====== QUOTED PASSAGE ======
4 · Using VKCell for preview before committing

All-angle routing can also target a VKCell (virtual cell) so you can inspect or transform the result before materialising it into a real cell with VInstance.insert_into.

vc = kf.kcl.vkcell(name="aa_virtual")
kf.routing.aa.optical.route(
    vc,
    width=0.5,
    backbone=[
        kf.kdb.DPoint(0, 0),
        kf.kdb.DPoint(100, 0),
        kf.kdb.DPoint(100, 80),
        kf.kdb.DPoint(200, 80),
    ],
    straight_factory=straight_factory,
    bend_factory=bend_factory,
)

# Materialise: place the virtual route into a real KCell
c_real = kf.kcl.kcell("aa_from_virtual")
vi = kf.VInstance(vc)
vi.insert_into(c_real)
c_real.plot()

Summary

Parameter	Type	Unit	Notes
`backbone`	`list[kdb.DPoint]`	µm	≥3 points for single route, ≥2 for bundle
`width`	`float`	µm	route width (single route only)
====== EXTRACTED MATERIAL ======
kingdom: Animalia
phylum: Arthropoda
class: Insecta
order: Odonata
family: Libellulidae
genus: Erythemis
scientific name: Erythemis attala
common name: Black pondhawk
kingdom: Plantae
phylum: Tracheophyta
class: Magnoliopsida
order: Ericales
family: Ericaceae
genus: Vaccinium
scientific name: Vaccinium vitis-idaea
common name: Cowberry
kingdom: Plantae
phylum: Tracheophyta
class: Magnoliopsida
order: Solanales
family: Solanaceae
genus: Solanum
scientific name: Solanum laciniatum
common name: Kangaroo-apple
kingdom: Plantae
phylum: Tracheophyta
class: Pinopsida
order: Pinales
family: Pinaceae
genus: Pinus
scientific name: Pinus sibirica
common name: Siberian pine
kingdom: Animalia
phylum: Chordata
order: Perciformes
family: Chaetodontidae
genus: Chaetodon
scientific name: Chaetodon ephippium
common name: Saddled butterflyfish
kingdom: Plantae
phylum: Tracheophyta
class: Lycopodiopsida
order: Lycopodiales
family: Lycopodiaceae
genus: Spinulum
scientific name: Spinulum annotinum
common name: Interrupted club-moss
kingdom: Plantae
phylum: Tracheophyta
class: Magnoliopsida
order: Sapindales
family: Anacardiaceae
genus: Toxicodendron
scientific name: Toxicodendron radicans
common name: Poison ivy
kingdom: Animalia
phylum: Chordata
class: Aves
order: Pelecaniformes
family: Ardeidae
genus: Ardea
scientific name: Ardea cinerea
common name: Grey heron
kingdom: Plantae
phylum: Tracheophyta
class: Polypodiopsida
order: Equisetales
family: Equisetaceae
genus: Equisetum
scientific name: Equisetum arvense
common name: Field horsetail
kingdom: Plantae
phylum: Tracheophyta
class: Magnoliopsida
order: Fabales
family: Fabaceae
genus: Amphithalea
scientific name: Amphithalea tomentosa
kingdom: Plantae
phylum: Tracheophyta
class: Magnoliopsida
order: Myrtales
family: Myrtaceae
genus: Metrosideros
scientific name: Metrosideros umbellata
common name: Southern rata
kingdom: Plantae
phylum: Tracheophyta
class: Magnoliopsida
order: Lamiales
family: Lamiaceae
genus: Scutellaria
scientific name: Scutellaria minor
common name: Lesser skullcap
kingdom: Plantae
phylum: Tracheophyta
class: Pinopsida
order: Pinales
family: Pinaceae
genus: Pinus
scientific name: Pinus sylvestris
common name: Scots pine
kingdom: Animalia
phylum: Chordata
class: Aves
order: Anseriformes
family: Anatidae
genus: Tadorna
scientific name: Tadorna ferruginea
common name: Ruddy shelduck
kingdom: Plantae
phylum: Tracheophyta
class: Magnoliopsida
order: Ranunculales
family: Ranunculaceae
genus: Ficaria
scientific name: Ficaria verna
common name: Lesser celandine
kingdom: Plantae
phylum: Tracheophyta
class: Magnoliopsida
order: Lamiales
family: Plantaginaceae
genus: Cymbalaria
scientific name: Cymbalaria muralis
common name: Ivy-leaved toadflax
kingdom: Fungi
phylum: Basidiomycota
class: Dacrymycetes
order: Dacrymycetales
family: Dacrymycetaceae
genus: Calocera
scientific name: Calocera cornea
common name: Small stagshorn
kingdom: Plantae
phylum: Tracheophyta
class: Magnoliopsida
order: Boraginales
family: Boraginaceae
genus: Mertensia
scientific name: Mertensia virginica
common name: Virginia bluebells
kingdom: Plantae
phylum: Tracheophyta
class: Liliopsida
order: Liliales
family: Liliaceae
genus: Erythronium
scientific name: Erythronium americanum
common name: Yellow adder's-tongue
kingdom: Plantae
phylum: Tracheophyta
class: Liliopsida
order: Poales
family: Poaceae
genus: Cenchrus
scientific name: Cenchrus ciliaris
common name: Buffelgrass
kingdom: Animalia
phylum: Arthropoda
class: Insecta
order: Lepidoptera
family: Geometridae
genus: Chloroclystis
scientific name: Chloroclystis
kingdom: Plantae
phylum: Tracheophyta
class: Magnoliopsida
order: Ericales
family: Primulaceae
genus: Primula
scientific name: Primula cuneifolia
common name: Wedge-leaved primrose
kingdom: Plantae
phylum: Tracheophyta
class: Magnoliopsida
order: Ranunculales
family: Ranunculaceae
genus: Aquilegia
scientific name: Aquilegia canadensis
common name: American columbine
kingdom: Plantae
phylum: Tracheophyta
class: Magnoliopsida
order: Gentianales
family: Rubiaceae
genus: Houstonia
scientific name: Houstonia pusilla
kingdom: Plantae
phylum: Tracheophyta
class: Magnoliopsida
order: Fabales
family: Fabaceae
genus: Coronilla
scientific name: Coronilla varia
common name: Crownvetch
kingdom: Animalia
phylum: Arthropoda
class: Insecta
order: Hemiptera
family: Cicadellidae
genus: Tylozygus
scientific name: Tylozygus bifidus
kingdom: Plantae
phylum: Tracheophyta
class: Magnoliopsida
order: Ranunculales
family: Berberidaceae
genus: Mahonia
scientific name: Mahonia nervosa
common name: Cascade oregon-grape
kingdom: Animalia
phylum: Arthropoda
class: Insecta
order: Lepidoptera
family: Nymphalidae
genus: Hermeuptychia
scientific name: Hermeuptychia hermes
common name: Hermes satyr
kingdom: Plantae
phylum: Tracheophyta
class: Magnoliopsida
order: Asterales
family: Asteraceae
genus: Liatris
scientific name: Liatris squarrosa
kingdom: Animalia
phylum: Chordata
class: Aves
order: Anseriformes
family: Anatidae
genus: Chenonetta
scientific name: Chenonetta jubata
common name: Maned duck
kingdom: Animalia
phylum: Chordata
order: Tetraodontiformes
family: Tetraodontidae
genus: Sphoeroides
======
* [EXERCISES TO COMPLETE]
1) Summarize the VKCell section in two sentences.
2) In the VKCell section, rewrite the part from "c_real.plot()" to "(single route only)", renaming "c_real" as "c_final".
3) According to the summary table in the VKCell section, how many points must the backbone have for a single route?
The records are not needed for any of this work.

* [SOLUTIONS BY TASK]
1) All-angle routing can target a VKCell, a virtual cell, so the result can be inspected or transformed before it is materialized into a real cell with VInstance.insert_into. The example routes a path of width 0.5 along a four-point backbone into a virtual cell, then places it into a real KCell through a VInstance and plots it.

2)
c_final.plot()

Summary

Parameter	Type	Unit	Notes
`backbone`	`list[kdb.DPoint]`	µm	≥3 points for single route, ≥2 for bundle
`width`	`float`	µm	route width (single route only)

3) At least three points.